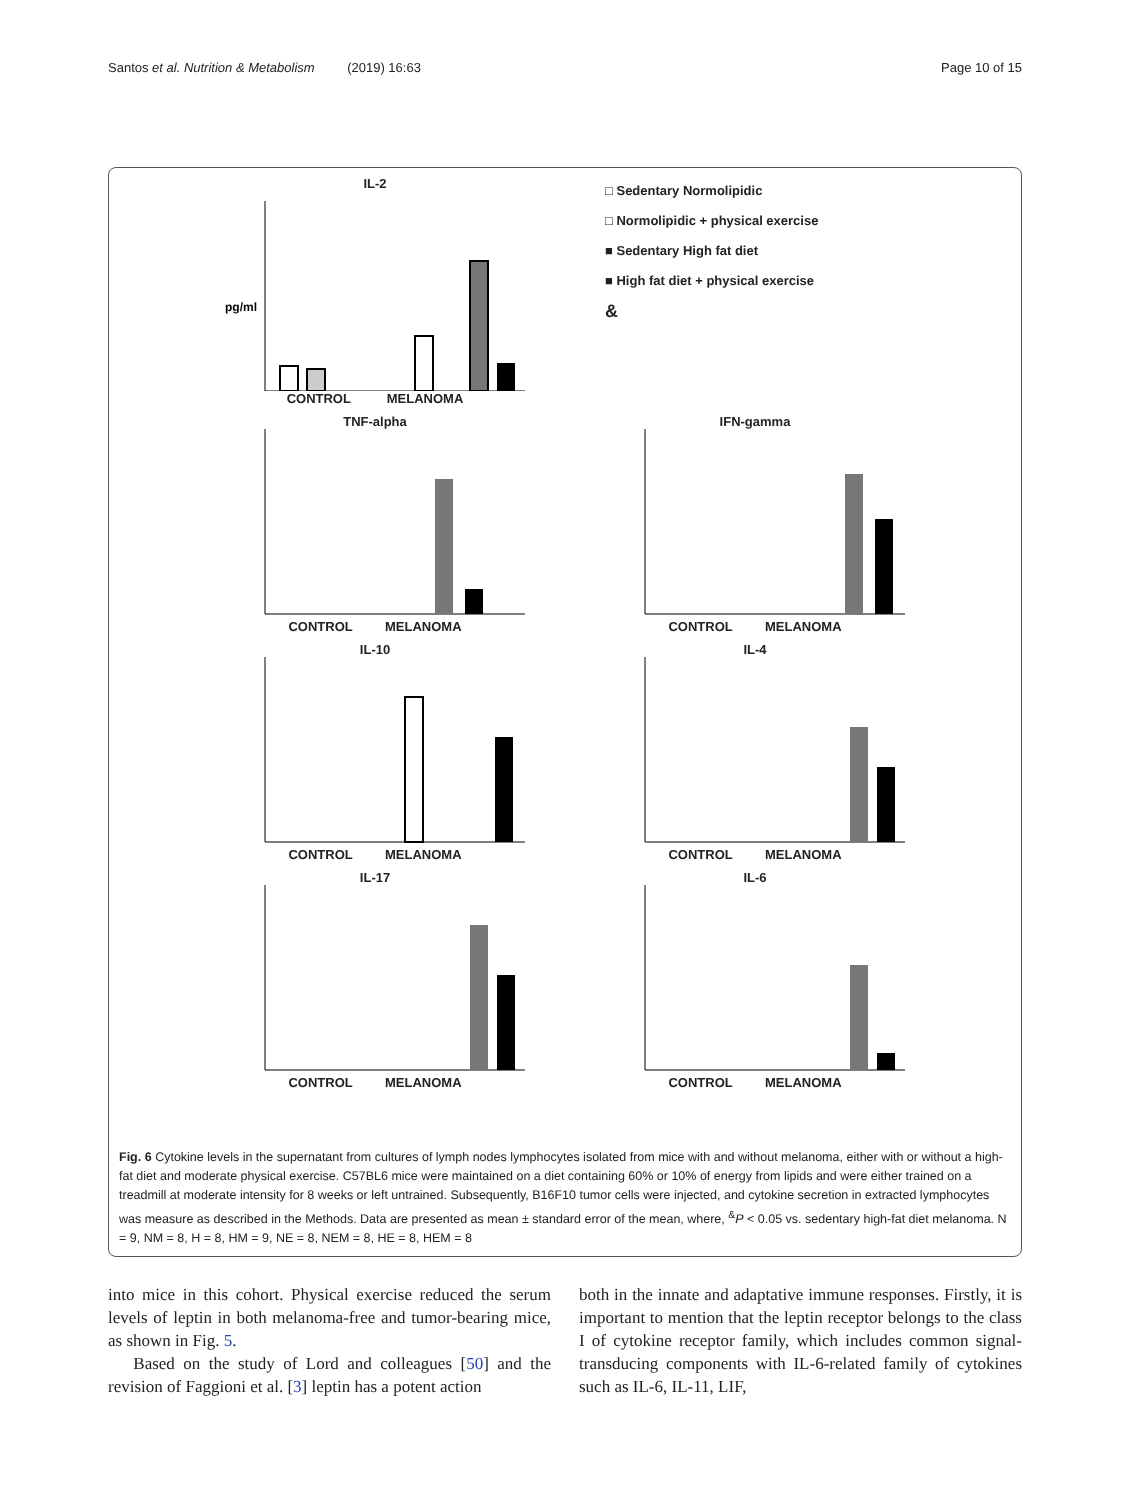Santos et al. Nutrition & Metabolism (2019) 16:63 Page 10 of 15
IL-2
pg/ml
CONTROL MELANOMA
□ Sedentary Normolipidic
□ Normolipidic + physical exercise
■ Sedentary High fat diet
■ High fat diet + physical exercise
&
TNF-alpha
CONTROL MELANOMA
IFN-gamma
CONTROL MELANOMA
IL-10
CONTROL MELANOMA
IL-4
CONTROL MELANOMA
IL-17
CONTROL MELANOMA
IL-6
CONTROL MELANOMA
Fig. 6 Cytokine levels in the supernatant from cultures of lymph nodes lymphocytes isolated from mice with and without melanoma, either with or without a high-fat diet and moderate physical exercise. C57BL6 mice were maintained on a diet containing 60% or 10% of energy from lipids and were either trained on a treadmill at moderate intensity for 8 weeks or left untrained. Subsequently, B16F10 tumor cells were injected, and cytokine secretion in extracted lymphocytes was measure as described in the Methods. Data are presented as mean ± standard error of the mean, where, <sup>&</sup>P < 0.05 vs. sedentary high-fat diet melanoma. N = 9, NM = 8, H = 8, HM = 9, NE = 8, NEM = 8, HE = 8, HEM = 8
into mice in this cohort. Physical exercise reduced the serum levels of leptin in both melanoma-free and tumor-bearing mice, as shown in Fig. 5.
Based on the study of Lord and colleagues [50] and the revision of Faggioni et al. [3] leptin has a potent action
both in the innate and adaptative immune responses. Firstly, it is important to mention that the leptin receptor belongs to the class I of cytokine receptor family, which includes common signal-transducing components with IL-6-related family of cytokines such as IL-6, IL-11, LIF,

> [WORK TO COMPLETE]: When you repeat the lines above, keep them exact and leave out each image they contain.

> [RESULT]:
Santos et al. Nutrition & Metabolism (2019) 16:63 Page 10 of 15
IL-2
pg/ml
CONTROL MELANOMA
□ Sedentary Normolipidic
□ Normolipidic + physical exercise
■ Sedentary High fat diet
■ High fat diet + physical exercise
&
TNF-alpha
CONTROL MELANOMA
IFN-gamma
CONTROL MELANOMA
IL-10
CONTROL MELANOMA
IL-4
CONTROL MELANOMA
IL-17
CONTROL MELANOMA
IL-6
CONTROL MELANOMA
Fig. 6 Cytokine levels in the supernatant from cultures of lymph nodes lymphocytes isolated from mice with and without melanoma, either with or without a high-fat diet and moderate physical exercise. C57BL6 mice were maintained on a diet containing 60% or 10% of energy from lipids and were either trained on a treadmill at moderate intensity for 8 weeks or left untrained. Subsequently, B16F10 tumor cells were injected, and cytokine secretion in extracted lymphocytes was measure as described in the Methods. Data are presented as mean ± standard error of the mean, where, <sup>&</sup>P < 0.05 vs. sedentary high-fat diet melanoma. N = 9, NM = 8, H = 8, HM = 9, NE = 8, NEM = 8, HE = 8, HEM = 8
into mice in this cohort. Physical exercise reduced the serum levels of leptin in both melanoma-free and tumor-bearing mice, as shown in Fig. 5.
Based on the study of Lord and colleagues [50] and the revision of Faggioni et al. [3] leptin has a potent action
both in the innate and adaptative immune responses. Firstly, it is important to mention that the leptin receptor belongs to the class I of cytokine receptor family, which includes common signal-transducing components with IL-6-related family of cytokines such as IL-6, IL-11, LIF,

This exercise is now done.